Quoted passage ::
## START

Re: Postgres SQL Syntax

"Ted Byers" <r.ted.byers@xxxxxxxxxx> · Fri, 9 Feb 2007 16:31:15 -0500

----- Original Message ----- 
From: "Merlin Moncure" <mmoncure@xxxxxxxxx>

the open standard to convert data from one database to another,
unfortunately, is SQL.  SQL is incomplete, illogical, and obscure, so
here we are.

The same can be said about any programming language, can it not?

Even languages as powerful and expressive as C++ and Perl have elements that 
seem illogical.  That they are incomplete is substantially demonstrated by 
the existence of the boost library, most of which ought to be added to the 
C++ standard library, and CPAN.  But for perl, there is no standard so it is 
hard to say definitively where the language ends and developer's libraries 
begin.  I am sure that all of the programming students I have taught have 
found C++ template metaprogramming obscure and very difficult to fathom, but 
I don't think it is possible at this time to beat Perl, and especially its 
object model, for obscurity.  I will concede, though, that this impression 
may be an artifact of my being used to the object models in C++ and Java, 
and that therefore the perl object model just appears to me to be a bit 
weird.  For the same reason, I find some aspects of SQL difficult to fathom.

## END

Extracted records ::

## START

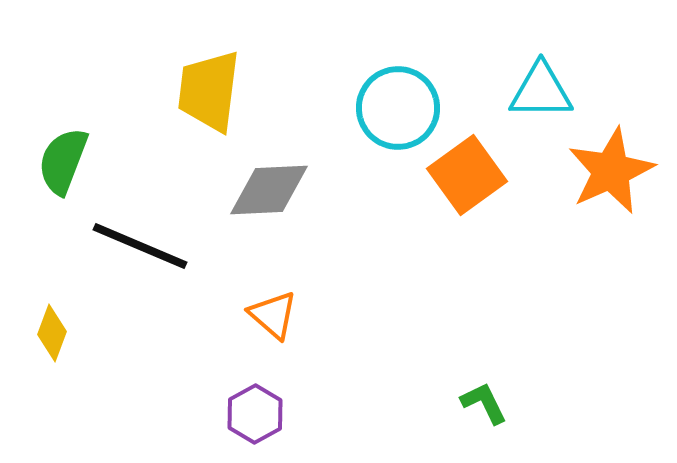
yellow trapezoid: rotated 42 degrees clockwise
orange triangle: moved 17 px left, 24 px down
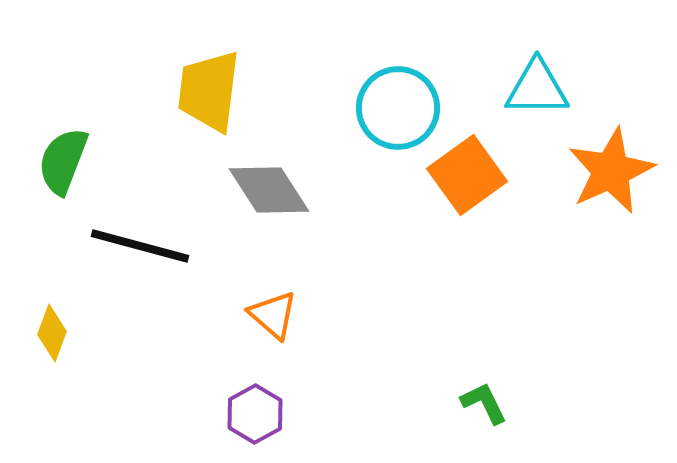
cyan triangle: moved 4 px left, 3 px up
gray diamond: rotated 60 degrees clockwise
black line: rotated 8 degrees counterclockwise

## END
## START

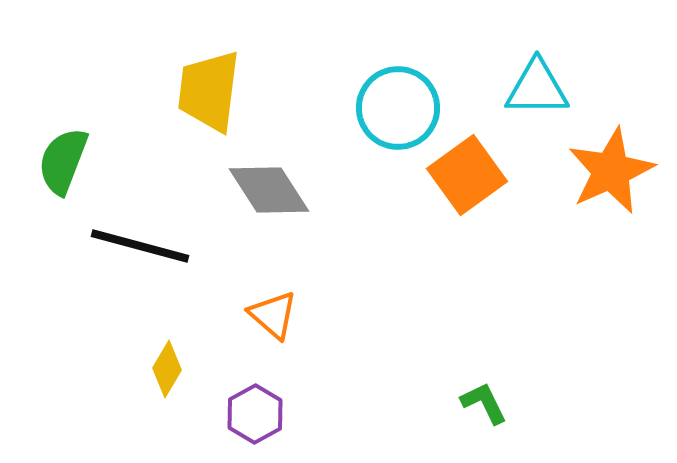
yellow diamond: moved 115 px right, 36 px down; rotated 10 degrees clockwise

## END

What you need to do ::
1. In the forum post on Postgres SQL syntax, what does the existence of the boost library and CPAN substantially demonstrate?
2. Recast as a numbered list the part of the records that opens with the line containing "yellow trapezoid: rotated" and closes with the line containing "orange triangle: moved 17 px left, 24 px down", leaving out blank lines.
The forum post and the records are independent of each other.

List of solutions ::
1. It demonstrates that languages such as C++ and Perl are incomplete.

2.
1. yellow trapezoid: rotated 42 degrees clockwise
2. orange triangle: moved 17 px left, 24 px down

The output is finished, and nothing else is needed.